◆ **Activity 1**
Convert every line of the listing below into a Markdown table with the columns Row and Line, numbering each row and skipping blank lines. Leave the pictures out of the answer.

Monday, May 02, 2005

Epicycles and creationism: Some people never learn.


Whoa! And a big north-of-the-border howdy to the visitors from Buridan's Ass. And, yes, in between the David Horowitz beatings, we slap creationists around on a regular basis here. So you'll feel right at home.

(In which many people forget the lessons of history and I steal shamelessly from a couple of web sites, particularly this one.)

Once upon a time, most folks thought the Earth was the centre of the universe, kind of like this:




It was a theologically-satisfying bit of vanity except for the fact that, to the curious and careful observer, it didn't explain the behaviour of the heavens, in which astral bodies had the nasty habit of changing in brightness and occcasionally demonstrating retrograde motion. For this problem, there were two possible solutions: 1) abandon the general model (Heavens to Betsy, no!) or 2) try to patch the current one.

Pulling out their cosmological equivalent of duct tape, the ancients jury-rigged the idea of "epicycles", in which planets orbited around a point, which itself orbited around the Earth:




With this quick and dirty fix in place, the Old Ones at least now had a passable explanation for the behaviour of some heveanly bodies:




Sadly, this still didn't fix all the problems so it was back to the duct tape, introducing even more complicated cycles -- that is epicycles on epicycles (yeesh!):




and, even more drastically, having the primary epicycles not even orbit uniformly around the original deferent but around some point displaced from that. Duct tape on duct tape on duct tape and, in the end, utter failure.

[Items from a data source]
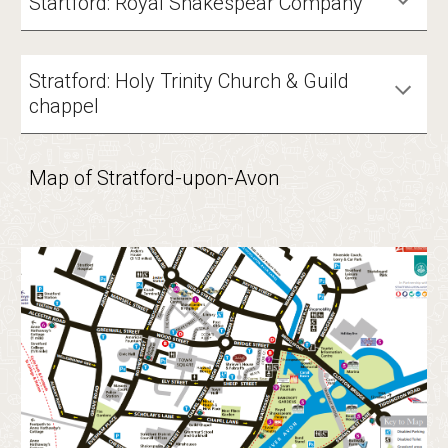
Startford: Royal Shakespear Company
Stratford: Holy Trinity Church &
Guild
chappel
Map of Stratford-upon-Avon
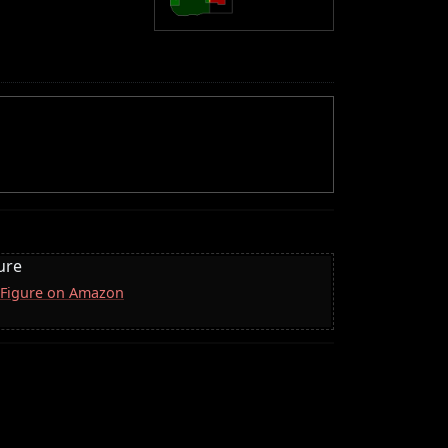
ure
 Figure on Amazon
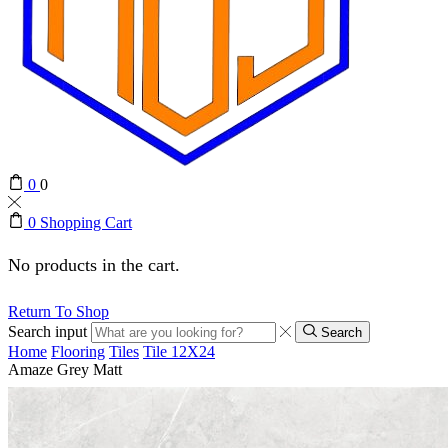
0
0
0
Shopping Cart
No products in the cart.
Return To Shop
Search input
Search
Home
Flooring
Tiles
Tile 12X24
Amaze Grey Matt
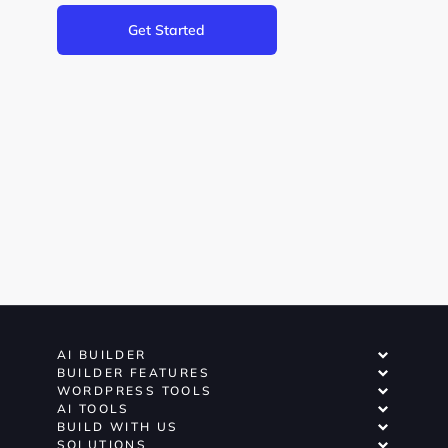
Get Started
AI BUILDER
BUILDER FEATURES
WORDPRESS TOOLS
AI TOOLS
BUILD WITH US
SOLUTIONS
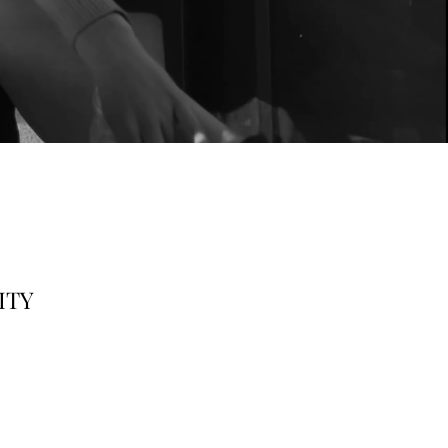
ng Kong
VITY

◆ **Activity 2**
Continue the post on epicycles and creationism above, beginning after its final sentence.

◆ **Expected output 1**
| Row | Line |
|---|---|
| 1 | Startford: Royal Shakespear Company |
| 2 | Stratford: Holy Trinity Church & |
| 3 | Guild |
| 4 | chappel |
| 5 | Map of Stratford-upon-Avon |
| 6 | ure |
| 7 |  Figure on Amazon |
| 8 | 0 |
| 9 | 0 |
| 10 | 0 |
| 11 | Shopping Cart |
| 12 | No products in the cart. |
| 13 | Return To Shop |
| 14 | Search input |
| 15 | Search |
| 16 | Home |
| 17 | Flooring |
| 18 | Tiles |
| 19 | Tile 12X24 |
| 20 | Amaze Grey Matt |
| 21 | Get Started |
| 22 | AI BUILDER |
| 23 | BUILDER FEATURES |
| 24 | WORDPRESS TOOLS |
| 25 | AI TOOLS |
| 26 | BUILD WITH US |
| 27 | SOLUTIONS |
| 28 | ng Kong |
| 29 | VITY |

◆ **Expected output 2**
The lesson here should be obvious. If you start with a bad foundation for your theory, all the patching, jury-rigging and desperate taping won't salvage it. Put another way, regardless of how much lipstick you put on that pig, it's still going to oink.

Which brings us to the "scientific" creationists and the fact that these people seem absolutely determined not to learn anything from history. It was back in 1961 when Henry Morris, the godfather of modern creationism (a title I can only hope haunts him throughout eternity) proposed that the entire geological and fossil record was produced by a single, massive, worldwide flood (think Earth-centered universe here). The problem? Those same geological and fossil records clearly showed a distinct and progressive structure so, what to do? No problem, suggests Morris. And out comes the duct tape.

First, Morris proposes that the apparent patterns in the fossil record can be explained by "ecological zonation" -- that the layers correspond to which animals lived at which elevations (epicycles version number one). As you can read at that link, no, that doesn't work, but nice try.

OK, then, time for more duct tape, as Morris proposes additionally that the obvious layers can be explained by "hydrologic sorting" (there's your epicycles on epicycles). And, again, no, sorry, but thanks for playing. But Morris is nothing if not determined. Unspeakably ignorant but determined.

So, it's back into the toolbox for that last bit of tape, and the idea that the order of fossils in the fossil record can be explained by "mobility" -- the ability of some animals to flee the rising floodwaters faster than others, ignoring of course even the remote possibility that some of the animals might be ... uh, dead, and wouldn't be able to keep up with their colleagues (which completes the analogy with your epicycles orbiting mythical, off-center points on their respective deferents.)

Tape slapped on tape slapped on more tape. And none of it able to salvage the underlying creationist viewpoint whose fundamental flaw was that, like the Earth-centered universe before it, it was unsalvageable rubbish.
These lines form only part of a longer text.